= Gogeumsochong =

Korean anthology of folklore

Gogeumsochong is a collection of eleven different anthologies of stories collected throughout the early to late Joseon. A replica copy of Gogeumsochong was published in 1958 by Folklore Research Association, containing 11 types of scruple and 800 pieces of plots. In 1970, a total 379 tales were collected under the same title which consisted of both Chinese-characters and Korean translations and in 2008, the entire original edition from Joseon was published in five manuals.

== History ==
A mimeograph edition of the collection’s first volume was published anonymously in 1959, which was preceded by Joseongogeumsochong, also known as, Assorted Collection of Ancient Humor from Joseon, in 1947, the first edition of which included Eosurok, Records to Chase Away Languor; the second edition including Chondamhaei, meaning, Annotated Collection of Village Tales; and the third Eomyeonsun, also called, Shield Against Languor. In 1970, a total of three hundred and seventy-nine droll tales had been collected under the title Gogeumsochong, which included both the Chinese-character texts and the Hangul translations, and in 2008, the entire original collection from Joseon was published in five volumes. The full collection comprises a total of eight hundred and twenty- two tales in eleven anthologies: one hundred and forty-six tales in Taepyeonghanhwagolgyejeon, also called the Collection of Humorous Tales of Leisure; eighty- two tales in Eomyeonsun; thirty-two in the sequel Sokeomyeonsun; ten in Chondamhaei; seventy- nine in Myeongyeopjihae, also known as the Calendar Collection of Humor; sixty-three Pasurok, or, Records to Break Languor; one hundred and twenty- nine in Eosusinhwa, or, New Tales to Chase Away Languor; forty-nine in Jindamnok, or Record of Miscellaneous Tales; eighty in Seongsupaeseol, or Miscellaneous Tales to Chase Away Languor; sixty-six in Gimun, also called, Strange Tales; and eighty- six in Gyosujapsa, called, Collection of Tales to Chase Away Languor.
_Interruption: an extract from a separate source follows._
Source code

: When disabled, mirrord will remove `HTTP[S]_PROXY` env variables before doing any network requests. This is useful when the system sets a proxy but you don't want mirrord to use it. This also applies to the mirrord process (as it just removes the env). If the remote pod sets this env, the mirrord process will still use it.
== Korean folk narratives ==
The tradition of oral literature precedes the invention of writing systems and takes on great significance, especially for a people without an indigenous writing system, whose use of a writing system came late in history or remained limited. On the Korean peninsula, Chinese characters were adopted as a formal writing system during the Three Kingdoms period, but their use was limited to the ruling class and the rich tradition of folk tales and songs was transmitted by word of the month. Korean mythology was formed orally in tribal societies, performed as part of religious rituals and transmitted by word of month by ritual officiants and priests. The nation’s founding myth (geonguksinhwa), now preserved in written form, was based on orally transmitted tribal myths and revised and edited when the tribe led by the progenitor Dangun took power, for the purpose of sacralizing the newly established monarchy. Myths and legends were partially transliterated into Chinese characters and preserved in the form of steles or books, but most were transmitted orally among the people, a tradition that still lives on today. Korea’s oral literature has continuously negotiated with written literature in the creation of new literary genres and styles, and their transformation, contributing greatly to the establishment of a distinctive literary tradition. While folk narratives are basically an oral tradition, some have been preserved and transmitted in the form of written words, which are categorized as Munheonseolhwa, documented folk narratives. The oldest form of Korean folk narrative preserved in written form is from the anthology Suijeon (Tales of the Bizarre), published between late Goryeo and early Joseon. The book is said to comprise a wide range of outlandish stories and biographies, among which only a few remain today in versions printed in other publications. Samguksagi (History of the Three Kingdoms) and Samgungnyusa (Memorabilia of the Three Kingdoms), important history books from mid-Goryeo, also contain various folk narratives, especially the latter, which is sometimes classified as a folk tale anthology due to its large portion of folk narratives including myths and legends. Other books on folk narratives from Goryeo include Haedonggoseungjeon (Lives of Eminent Monks from East of the Sea); Pahanjip (Collection of Writings to Break Up Idleness); Bohanjip (Collection of Writings to Relieve Idleness); and Yeokongpaeseol (Writings of Old Man Oak).

== Conclusion ==
These accounts were subsequently ordered in 1958 by the public authority organization Folk Material Publishing Committee into the extensive book Gogeumsochong. Following halfway documentation of old oral writing through the different realms it was in mid Joseon, after experiencing huge assaults by Japan and Qing China in the sixteenth and seventeenth hundreds of years, that people accounts started to be completely joined into composed writing. Society accounts, in composed structure, convey extraordinary artistic importance as records of living souls of the past, permitting knowledge into old culture and qualities past the restrictions of reality. Simultaneously, these records additionally mirror the awareness of the individuals who do the documentation, which adds an intriguing layer to the class.